:: SHORT PROBLEM A ::
Answer these questions about the eyeglass frame instructions:
(i) What is named as the best thing for cleaning old frames?
(ii) What size drill bit is used to make the holes in the frame?
(iii) At what point is the necklace cut in half?

─── PROVIDED PASSAGE ───

Old spectacles frames are often really dirty when you first come across them, like all the best treasure. But don’t be put off: a good clean will get rid of years of accumulated grime. Warm, soapy water is the best. Harsh cleaners can corrode some old types of plastic and may strip away any lovely details that are painted or printed on the frames.
Use a soft cloth to avoid scratches and get busy with cocktail sticks and cotton buds to get into all the nooks
and crannies.When the clean-up is done and dusted, remove the arms of the glasses. Hold the glasses securely in a vice and, using the hacksaw, cut through the hinges as close to the frame as possible.
Using the file, smooth off any sharp edges. These will be against your skin so the smoother the better.
Hold the frames in the vice, and drill a hole approximately 3 mm deep into the top corner of the glasses frame, using the 1.2 mm size drill bit. Make sure you don’t hit the lenses or the metal inside the frames. Do the same on the other side.
Mix up the Araldite on a flyer or playing card, using the cocktail stick. Dab a small blob of glue on to the screw-in eyelets and then screw them into the holes on the frame. Leave to dry.
Make up the necklace; it looks best if it is long enough for you to hold the chain up to your face. Hold up the necklace by the clasp and, using the wire cutters, cut it in half, opposite the clasp.

─── SUPPLIED MATERIAL ───

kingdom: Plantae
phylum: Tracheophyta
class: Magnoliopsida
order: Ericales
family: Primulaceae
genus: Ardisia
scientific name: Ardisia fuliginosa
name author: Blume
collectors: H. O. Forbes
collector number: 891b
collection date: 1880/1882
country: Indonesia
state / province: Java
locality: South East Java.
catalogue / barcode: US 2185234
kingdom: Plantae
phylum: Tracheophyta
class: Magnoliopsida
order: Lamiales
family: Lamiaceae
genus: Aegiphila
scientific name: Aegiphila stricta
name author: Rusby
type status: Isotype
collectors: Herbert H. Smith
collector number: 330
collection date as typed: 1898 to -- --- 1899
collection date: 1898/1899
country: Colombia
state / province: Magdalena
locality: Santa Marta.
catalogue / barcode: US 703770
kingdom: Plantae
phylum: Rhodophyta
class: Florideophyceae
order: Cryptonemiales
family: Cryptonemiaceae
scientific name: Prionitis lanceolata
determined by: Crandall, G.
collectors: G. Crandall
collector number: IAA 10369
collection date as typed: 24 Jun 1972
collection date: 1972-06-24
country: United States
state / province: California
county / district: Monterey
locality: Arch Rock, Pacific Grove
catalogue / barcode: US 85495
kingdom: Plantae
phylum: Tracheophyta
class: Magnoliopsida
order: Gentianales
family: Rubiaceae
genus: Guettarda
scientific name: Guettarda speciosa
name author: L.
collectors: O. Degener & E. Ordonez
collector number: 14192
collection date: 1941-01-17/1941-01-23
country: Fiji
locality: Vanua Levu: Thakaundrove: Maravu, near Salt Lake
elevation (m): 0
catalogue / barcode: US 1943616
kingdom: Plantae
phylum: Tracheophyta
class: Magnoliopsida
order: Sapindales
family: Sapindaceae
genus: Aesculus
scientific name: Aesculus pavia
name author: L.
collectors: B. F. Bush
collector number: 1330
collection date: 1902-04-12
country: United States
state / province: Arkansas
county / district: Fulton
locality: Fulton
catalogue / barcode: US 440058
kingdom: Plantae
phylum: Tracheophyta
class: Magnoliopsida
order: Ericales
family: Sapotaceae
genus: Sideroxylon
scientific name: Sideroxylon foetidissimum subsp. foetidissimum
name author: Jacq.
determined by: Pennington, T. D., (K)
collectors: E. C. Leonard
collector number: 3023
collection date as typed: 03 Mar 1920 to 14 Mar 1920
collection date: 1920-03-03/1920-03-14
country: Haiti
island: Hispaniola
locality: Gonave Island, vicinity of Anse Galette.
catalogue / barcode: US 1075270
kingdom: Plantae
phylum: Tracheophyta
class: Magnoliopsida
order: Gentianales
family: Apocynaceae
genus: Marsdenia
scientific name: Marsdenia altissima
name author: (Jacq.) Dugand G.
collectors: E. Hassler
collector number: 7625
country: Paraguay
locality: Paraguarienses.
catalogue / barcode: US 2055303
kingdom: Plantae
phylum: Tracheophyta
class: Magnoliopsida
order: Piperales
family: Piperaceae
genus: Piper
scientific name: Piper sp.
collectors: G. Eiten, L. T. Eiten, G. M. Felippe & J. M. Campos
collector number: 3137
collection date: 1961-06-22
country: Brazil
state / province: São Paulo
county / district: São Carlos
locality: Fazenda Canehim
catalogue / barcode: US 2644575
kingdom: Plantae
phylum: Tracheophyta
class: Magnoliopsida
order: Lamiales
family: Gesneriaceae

───

:: SHORT PROBLEM B ::
Turn the part of the records that opens with the line containing "collectors: G. Eiten, L." and runs through the end of the records into a Markdown table. Use the columns "Row" and "Line", put one line per row, number the rows, and leave out blank lines.

:: TASK OUTPUT A ::
(i) Warm, soapy water.
(ii) 1.2 mm.
(iii) Opposite the clasp.

:: TASK OUTPUT B ::
| Row | Line |
|---|---|
| 1 | collectors: G. Eiten, L. T. Eiten, G. M. Felippe & J. M. Campos |
| 2 | collector number: 3137 |
| 3 | collection date: 1961-06-22 |
| 4 | country: Brazil |
| 5 | state / province: São Paulo |
| 6 | county / district: São Carlos |
| 7 | locality: Fazenda Canehim |
| 8 | catalogue / barcode: US 2644575 |
| 9 | kingdom: Plantae |
| 10 | phylum: Tracheophyta |
| 11 | class: Magnoliopsida |
| 12 | order: Lamiales |
| 13 | family: Gesneriaceae |